Bagikan Berita/artikel ini
Depok | centralberitarakyat.com – Madrasah Ibtidaiyah (MI) Al-Hidayah Sukatani, Kecamatan Tapos, Kota Depok, kembali mengharumkan dunia pendidikan madrasah dengan torehan prestasi gemilang. Dalam ajang Kompetisi Seni dan Olahraga Madrasah (Aksioma) 2025, MI Al-Hidayah Sukatani sukses memborong 10 piala dari berbagai cabang lomba yang dipertandingkan.
Aksioma 2025 yang digelar selama dua hari, 15–16 Desember 2025, di wilayah Kecamatan Tapos ini diikuti oleh seluruh madrasah ibtidaiyah se-Kecamatan Tapos. Kegiatan tahunan yang diinisiasi oleh Kelompok Kerja Madrasah Ibtidaiyah (KKMI) tersebut menjadi ajang strategis dalam menggali potensi, bakat, serta karakter siswa madrasah, sekaligus mempererat silaturahmi antarlembaga pendidikan.
Pada pelaksanaan Aksioma tahun ini, MI Al-Hidayah Sukatani tampil impresif dan konsisten, baik di cabang olahraga maupun lomba Pendidikan Agama Islam (PAI). Hasil tersebut menegaskan keberhasilan sistem pembinaan yang berimbang antara prestasi akademik, nonakademik, dan penguatan nilai-nilai keislaman.
Rincian Prestasi MI Al-Hidayah Sukatani di Aksioma 2025:
Cabang Olahraga:
Juara I Bulu Tangkis Putri
Juara III Bulu Tangkis Putra
Juara I Lari 100 Meter Putri
Juara III Lari 100 Meter Putra
Juara III Futsal
Cabang Pendidikan Agama Islam (PAI):
Juara II Adzan
Juara III Tahfidz Face C Putra
Juara I Kaligrafi Putra
Juara II Tahfidz Face C Putri
Juara II Pildacil Putri
Kepala MI Al-Hidayah Sukatani, Abdul Haris, menyampaikan rasa syukur sekaligus apresiasi kepada para siswa yang telah berjuang maksimal serta para guru pembina yang dengan penuh dedikasi mendampingi peserta selama kompetisi berlangsung.

“Alhamdulillah, saya sangat bersyukur memiliki putra-putri sekolah yang luar biasa dan mampu membawa nama baik MI Al-Hidayah Sukatani. Prestasi ini merupakan hasil dari kerja keras, kedisiplinan, serta kekompakan seluruh keluarga besar madrasah,” ungkapnya.

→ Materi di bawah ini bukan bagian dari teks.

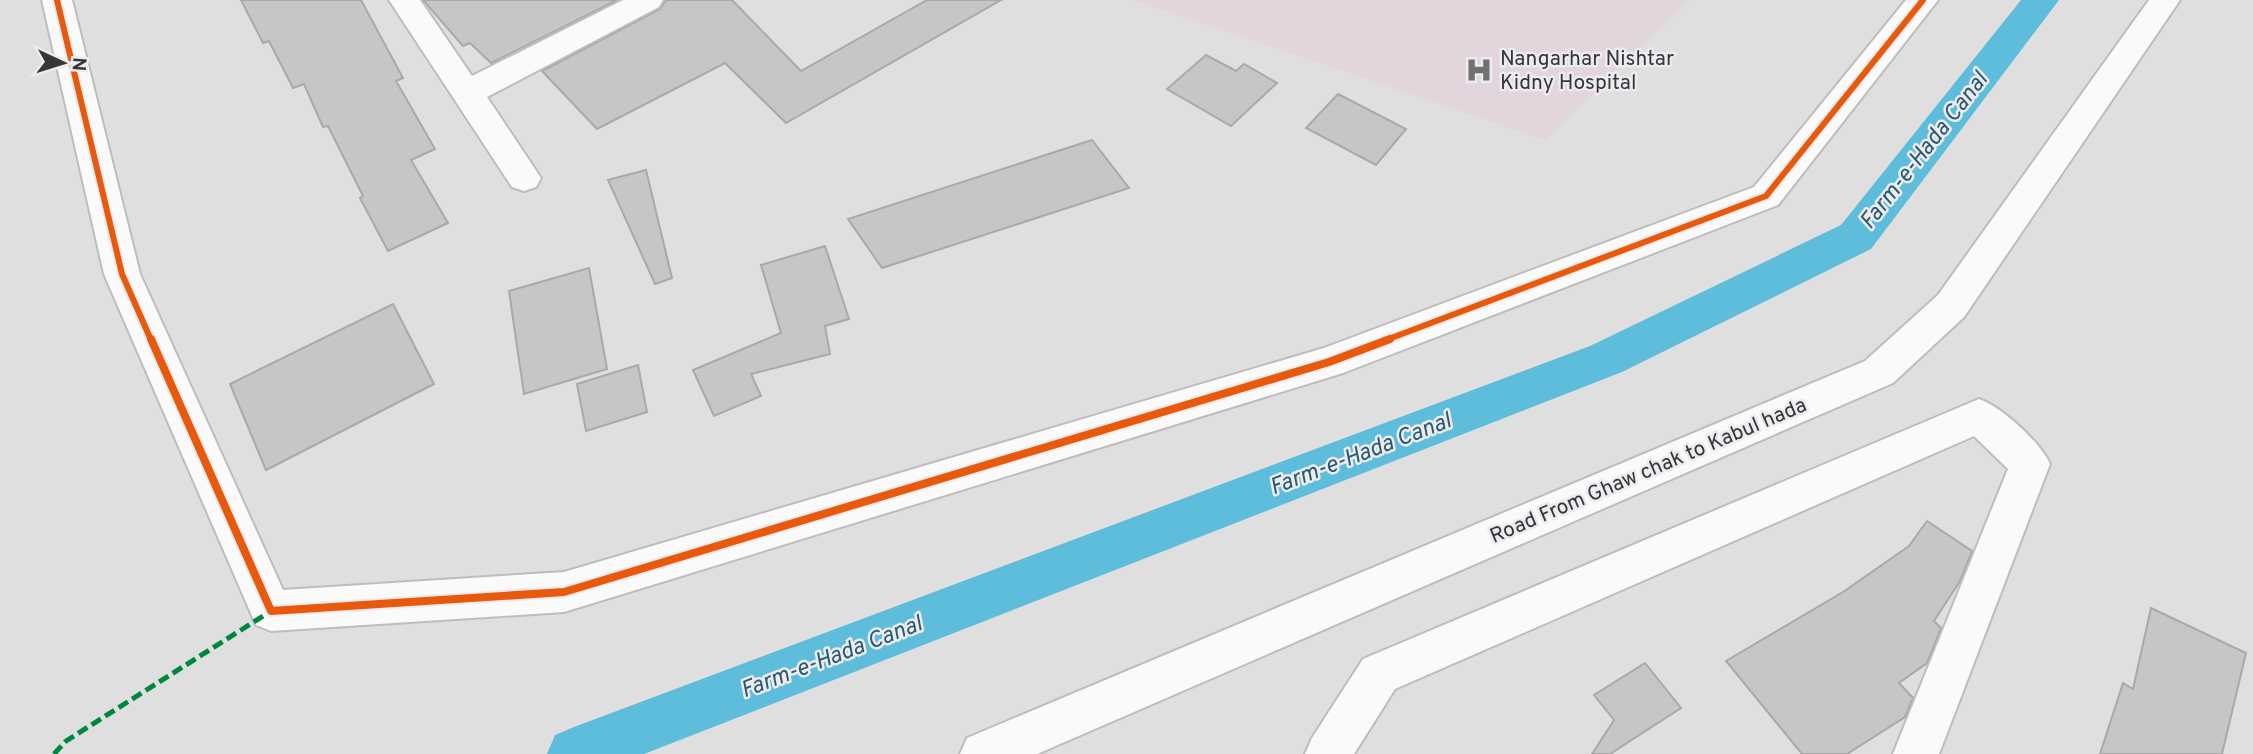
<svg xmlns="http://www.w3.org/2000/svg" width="2253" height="754" viewBox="0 0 2253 754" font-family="Overpass,sans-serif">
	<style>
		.medical { fill: #e2d5dc }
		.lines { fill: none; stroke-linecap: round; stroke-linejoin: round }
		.canal { fill: #5fbddc; fill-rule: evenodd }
		.building { fill: #c7c6c6; stroke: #a9a9a8; stroke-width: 2 }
		.minor-casing { stroke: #bdbdbe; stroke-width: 4 }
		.tertiary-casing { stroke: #bdbdbe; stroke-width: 4 }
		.minor { fill: #fafafa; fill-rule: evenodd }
		.tertiary { fill: #fafafa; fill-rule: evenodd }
		.quiet { stroke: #00873e; stroke-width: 5; stroke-dasharray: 11 5; stroke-linecap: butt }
		.cycleway-far1-casing { stroke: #ecebef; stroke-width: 10 }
		.cycleway-casing { stroke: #ecebef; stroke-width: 12 }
		.cycleway-far1 { stroke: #e8590c; stroke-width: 6 }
		.cycleway { stroke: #e8590c; stroke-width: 8 }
		.labels { text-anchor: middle; stroke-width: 5; stroke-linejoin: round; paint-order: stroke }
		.poi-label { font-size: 21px; fill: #363637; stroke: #ecebef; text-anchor: start }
		.street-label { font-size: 21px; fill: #363637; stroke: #ecebef }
		.water-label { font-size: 23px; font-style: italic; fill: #285a6d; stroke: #ecebef }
	</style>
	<rect width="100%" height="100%" fill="#dfdfe0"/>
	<polygon class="medical" points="1134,0 1689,0 1546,140"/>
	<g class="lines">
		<polygon class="canal" points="2021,0 2059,0 1871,249 1622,372 644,754 547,754 555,735 574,727 1590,346 1841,225"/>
	</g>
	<g class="building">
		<polygon points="241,0 361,0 403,78 396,81 435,149 411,160 448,223 388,251 360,198 363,196 328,126 323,127 304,84 293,88 269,41 263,43"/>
		<polygon points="423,0 617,0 491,63 470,43 463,46"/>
		<polygon points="666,0 732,0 801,71 927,0 1001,0 786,123 725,63 597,129 542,71 660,9"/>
		<polygon points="1206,55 1236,71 1244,64 1277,83 1231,126 1167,89"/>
		<polygon points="1338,94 1406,129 1376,165 1306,128"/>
		<polygon points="1092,140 1129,188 882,268 848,219"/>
		<polygon points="646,170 672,278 655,284 608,180"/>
		<polygon points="825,246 849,319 825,326 830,354 751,374 761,396 714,416 693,370 781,333 761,265"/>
		<polygon points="589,268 607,369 524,394 509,291"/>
		<polygon points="393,304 434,384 266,470 230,384"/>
		<polygon points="638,365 647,412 586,431 577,384"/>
		<polygon points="1927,521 1972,551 1960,581 1934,621 1941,628 1927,663 1899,683 1913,698 1905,717 1847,754 1802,754 1726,661 1843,592 1909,546"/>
		<polygon points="2151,608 2246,653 2222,754 2100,754 2123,683 2133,689"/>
		<polygon points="1645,663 1681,708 1610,754 1592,754 1614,720 1594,695"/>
	</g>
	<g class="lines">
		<g class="minor-casing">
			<g id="minor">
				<polygon points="42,0 72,0 140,274 283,590 564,572 1324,348 1754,187 1906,0 1938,0 1778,205 1343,373 564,612 271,631 256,625 104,274"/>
				<polygon points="389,0 420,0 472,76 623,0 663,0 659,7 487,97 541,178 536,187 524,191 512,187"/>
				<path d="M1979 399C2002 407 2040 442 2050 464L1939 754H1893L2008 469 1974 436 1395 689 1354 754H1305L1312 738 1363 659Z"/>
			</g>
		</g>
		<g class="tertiary-casing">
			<polygon id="tertiary" points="2149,0 2180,0 1964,317 1893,383 1037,754 960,754 967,738 1865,361 1938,295"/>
		</g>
		<use href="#minor" class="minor"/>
		<use href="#tertiary" class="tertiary"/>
		<polyline class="quiet" points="54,754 66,741 271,611"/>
		<g class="cycleway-far1-casing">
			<g id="cycleway-far1">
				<polyline points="57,0 122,274 151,340"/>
				<polyline points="1386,340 1766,196 1923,0"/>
			</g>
		</g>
		<g class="cycleway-casing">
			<polyline id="cycleway" points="151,339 271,611 564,592 1329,362 1390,339"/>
		</g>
		<use href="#cycleway-far1" class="cycleway-far1"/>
		<use href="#cycleway" class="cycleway"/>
	</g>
	<defs>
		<g id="hospital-bare" transform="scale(2.1)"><path d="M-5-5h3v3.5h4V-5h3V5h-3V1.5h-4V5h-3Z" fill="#717172" stroke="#ecebef" stroke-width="2.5" paint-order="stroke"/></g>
	</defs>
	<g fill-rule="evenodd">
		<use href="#hospital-bare" x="1479" y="70"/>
	</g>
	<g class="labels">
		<g class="poi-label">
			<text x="1500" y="65">Nangarhar Nishtar<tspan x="1500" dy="24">Kidny Hospital</tspan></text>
		</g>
		<g class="street-label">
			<text transform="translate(1648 470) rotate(-23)" y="7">Road From Ghaw chak to Kabul hada</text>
		</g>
		<g class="water-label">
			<text transform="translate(1923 150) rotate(-52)" y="8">Farm-e-Hada Canal</text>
			<text transform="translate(1360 453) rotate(-21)" y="8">Farm-e-Hada Canal</text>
			<text transform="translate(831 656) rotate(-21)" y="8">Farm-e-Hada Canal</text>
		</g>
	</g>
	<g transform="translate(63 63) rotate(94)" stroke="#ecebef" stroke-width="5" paint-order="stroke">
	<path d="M0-5L12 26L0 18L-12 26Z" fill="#363637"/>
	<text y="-10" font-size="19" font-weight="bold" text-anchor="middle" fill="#363637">N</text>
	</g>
</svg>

Adapun guru-guru yang turut mendampingi dan membina siswa dalam ajang Aksioma 2025 di antaranya Sri Agustin, Ustadz Saman, Ustadz Marfu Hidayat, Ahyan, dan Diki.
Abdul Haris berharap, capaian tersebut dapat menjadi motivasi untuk terus meningkatkan kualitas pembinaan dan mempertahankan prestasi di masa mendatang.

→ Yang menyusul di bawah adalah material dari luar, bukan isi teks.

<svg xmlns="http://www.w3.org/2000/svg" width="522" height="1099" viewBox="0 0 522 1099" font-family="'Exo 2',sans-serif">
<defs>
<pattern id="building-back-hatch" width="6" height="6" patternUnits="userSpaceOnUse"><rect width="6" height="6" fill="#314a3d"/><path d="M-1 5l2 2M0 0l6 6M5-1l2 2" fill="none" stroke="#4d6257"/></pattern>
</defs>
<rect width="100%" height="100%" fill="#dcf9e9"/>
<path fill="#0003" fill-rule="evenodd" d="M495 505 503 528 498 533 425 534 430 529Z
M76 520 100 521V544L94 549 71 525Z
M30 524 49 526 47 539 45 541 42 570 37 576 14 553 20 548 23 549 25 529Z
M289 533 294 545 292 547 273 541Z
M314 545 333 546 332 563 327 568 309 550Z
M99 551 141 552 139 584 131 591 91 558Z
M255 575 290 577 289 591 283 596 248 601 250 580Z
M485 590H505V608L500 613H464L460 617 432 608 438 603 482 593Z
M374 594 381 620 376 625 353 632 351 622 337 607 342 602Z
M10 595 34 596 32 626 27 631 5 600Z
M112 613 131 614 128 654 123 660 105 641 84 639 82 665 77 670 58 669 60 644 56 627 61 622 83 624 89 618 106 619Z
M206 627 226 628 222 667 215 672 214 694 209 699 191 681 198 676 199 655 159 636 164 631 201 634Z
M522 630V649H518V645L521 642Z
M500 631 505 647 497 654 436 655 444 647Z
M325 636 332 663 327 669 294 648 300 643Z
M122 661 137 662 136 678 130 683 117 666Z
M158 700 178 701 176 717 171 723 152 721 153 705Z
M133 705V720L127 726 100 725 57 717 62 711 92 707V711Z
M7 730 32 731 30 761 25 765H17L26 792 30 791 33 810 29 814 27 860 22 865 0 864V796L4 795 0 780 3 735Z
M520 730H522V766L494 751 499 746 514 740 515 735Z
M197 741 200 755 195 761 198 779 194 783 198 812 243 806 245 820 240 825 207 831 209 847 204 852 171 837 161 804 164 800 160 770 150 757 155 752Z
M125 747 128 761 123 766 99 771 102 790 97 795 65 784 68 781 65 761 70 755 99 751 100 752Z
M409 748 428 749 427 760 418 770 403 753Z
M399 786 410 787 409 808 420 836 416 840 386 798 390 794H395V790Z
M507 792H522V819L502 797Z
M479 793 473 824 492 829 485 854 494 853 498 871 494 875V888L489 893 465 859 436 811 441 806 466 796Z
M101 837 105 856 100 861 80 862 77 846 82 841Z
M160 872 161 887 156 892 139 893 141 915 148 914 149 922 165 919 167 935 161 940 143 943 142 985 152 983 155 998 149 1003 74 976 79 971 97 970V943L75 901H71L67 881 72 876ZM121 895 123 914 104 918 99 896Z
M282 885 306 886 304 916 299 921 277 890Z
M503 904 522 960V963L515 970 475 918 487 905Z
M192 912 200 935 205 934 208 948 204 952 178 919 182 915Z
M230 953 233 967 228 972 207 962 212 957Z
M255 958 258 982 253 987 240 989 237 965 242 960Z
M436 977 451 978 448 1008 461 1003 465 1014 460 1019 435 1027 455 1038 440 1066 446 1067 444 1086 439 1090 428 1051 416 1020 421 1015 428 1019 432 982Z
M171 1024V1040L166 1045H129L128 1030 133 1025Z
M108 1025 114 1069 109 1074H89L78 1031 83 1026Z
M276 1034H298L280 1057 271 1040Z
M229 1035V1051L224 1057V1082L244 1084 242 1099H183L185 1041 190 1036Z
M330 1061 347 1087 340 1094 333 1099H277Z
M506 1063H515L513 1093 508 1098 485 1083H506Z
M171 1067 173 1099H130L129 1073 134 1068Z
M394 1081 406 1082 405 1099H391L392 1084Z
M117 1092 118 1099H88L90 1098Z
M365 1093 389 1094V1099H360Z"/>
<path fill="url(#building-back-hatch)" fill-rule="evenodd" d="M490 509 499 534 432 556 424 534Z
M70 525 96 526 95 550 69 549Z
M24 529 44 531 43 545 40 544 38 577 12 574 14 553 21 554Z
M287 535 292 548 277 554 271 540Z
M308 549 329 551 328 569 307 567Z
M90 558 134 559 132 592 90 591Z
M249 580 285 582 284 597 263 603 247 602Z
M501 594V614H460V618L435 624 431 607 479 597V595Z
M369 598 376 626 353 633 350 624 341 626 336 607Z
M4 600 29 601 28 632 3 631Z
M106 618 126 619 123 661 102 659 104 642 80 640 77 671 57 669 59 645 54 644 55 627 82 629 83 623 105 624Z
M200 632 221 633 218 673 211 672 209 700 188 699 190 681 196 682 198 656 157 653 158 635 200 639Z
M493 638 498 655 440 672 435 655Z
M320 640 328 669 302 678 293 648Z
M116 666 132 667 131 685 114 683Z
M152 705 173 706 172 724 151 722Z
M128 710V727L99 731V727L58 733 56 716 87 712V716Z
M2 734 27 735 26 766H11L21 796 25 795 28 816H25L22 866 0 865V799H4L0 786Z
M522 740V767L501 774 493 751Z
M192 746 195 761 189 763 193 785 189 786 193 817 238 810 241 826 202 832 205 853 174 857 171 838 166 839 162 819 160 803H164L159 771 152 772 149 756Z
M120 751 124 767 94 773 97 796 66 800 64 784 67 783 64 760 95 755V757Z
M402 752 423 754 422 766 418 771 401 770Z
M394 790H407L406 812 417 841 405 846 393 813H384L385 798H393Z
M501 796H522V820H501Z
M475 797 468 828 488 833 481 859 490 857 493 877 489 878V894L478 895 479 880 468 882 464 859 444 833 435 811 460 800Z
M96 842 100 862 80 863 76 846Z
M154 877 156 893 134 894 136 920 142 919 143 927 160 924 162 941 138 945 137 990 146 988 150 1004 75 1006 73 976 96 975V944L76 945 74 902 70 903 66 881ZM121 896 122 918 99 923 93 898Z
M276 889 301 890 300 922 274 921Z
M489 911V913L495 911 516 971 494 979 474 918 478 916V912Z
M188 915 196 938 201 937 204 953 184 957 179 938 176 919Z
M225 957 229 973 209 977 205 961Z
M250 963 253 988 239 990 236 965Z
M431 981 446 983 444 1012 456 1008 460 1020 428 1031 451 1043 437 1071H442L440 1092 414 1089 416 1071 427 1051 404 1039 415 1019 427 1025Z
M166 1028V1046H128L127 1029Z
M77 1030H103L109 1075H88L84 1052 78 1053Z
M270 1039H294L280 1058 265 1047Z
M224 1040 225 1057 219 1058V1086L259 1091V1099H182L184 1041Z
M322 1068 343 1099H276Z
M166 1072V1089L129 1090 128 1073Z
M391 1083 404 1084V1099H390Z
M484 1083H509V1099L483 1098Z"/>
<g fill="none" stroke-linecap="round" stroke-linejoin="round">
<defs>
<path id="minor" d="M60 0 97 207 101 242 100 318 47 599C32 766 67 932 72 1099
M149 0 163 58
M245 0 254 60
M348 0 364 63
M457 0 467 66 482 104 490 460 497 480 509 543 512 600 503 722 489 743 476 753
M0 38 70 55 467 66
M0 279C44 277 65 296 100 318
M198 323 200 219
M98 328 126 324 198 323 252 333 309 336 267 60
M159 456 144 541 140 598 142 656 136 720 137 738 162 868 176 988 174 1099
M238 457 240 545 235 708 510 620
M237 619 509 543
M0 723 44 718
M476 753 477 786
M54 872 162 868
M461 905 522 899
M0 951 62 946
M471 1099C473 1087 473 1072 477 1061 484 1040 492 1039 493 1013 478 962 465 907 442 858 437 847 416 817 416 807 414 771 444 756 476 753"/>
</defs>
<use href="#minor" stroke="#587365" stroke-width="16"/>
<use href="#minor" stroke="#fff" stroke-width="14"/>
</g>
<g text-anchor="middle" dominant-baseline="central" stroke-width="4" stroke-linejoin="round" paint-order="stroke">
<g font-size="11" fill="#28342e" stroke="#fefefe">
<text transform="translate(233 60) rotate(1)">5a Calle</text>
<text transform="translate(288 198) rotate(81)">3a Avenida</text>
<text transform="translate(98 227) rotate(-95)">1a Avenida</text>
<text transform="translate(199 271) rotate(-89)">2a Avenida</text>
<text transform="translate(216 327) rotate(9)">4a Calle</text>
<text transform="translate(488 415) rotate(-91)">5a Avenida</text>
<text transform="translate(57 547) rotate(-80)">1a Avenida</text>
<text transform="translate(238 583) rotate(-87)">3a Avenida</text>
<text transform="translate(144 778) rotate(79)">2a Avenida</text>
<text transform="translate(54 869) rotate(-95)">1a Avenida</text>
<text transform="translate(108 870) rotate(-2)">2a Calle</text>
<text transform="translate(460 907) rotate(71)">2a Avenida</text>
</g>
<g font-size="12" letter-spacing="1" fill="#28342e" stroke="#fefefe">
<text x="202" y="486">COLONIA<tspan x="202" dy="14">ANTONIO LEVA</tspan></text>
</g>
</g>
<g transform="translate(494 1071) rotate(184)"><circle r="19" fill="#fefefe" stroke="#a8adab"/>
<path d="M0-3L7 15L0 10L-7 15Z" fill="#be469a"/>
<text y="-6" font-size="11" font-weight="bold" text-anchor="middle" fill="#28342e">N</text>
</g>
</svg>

“Semoga pada Aksioma berikutnya, MI Al-Hidayah Sukatani Tapos dapat terus menjadi yang terbaik dan konsisten mempertahankan prestasi yang telah diraih,” pungkasnya.
Keberhasilan ini semakin mengukuhkan MI Al-Hidayah Sukatani sebagai madrasah yang tidak hanya unggul dalam pembentukan karakter religius, tetapi juga mampu bersaing dan berprestasi di bidang seni dan olahraga.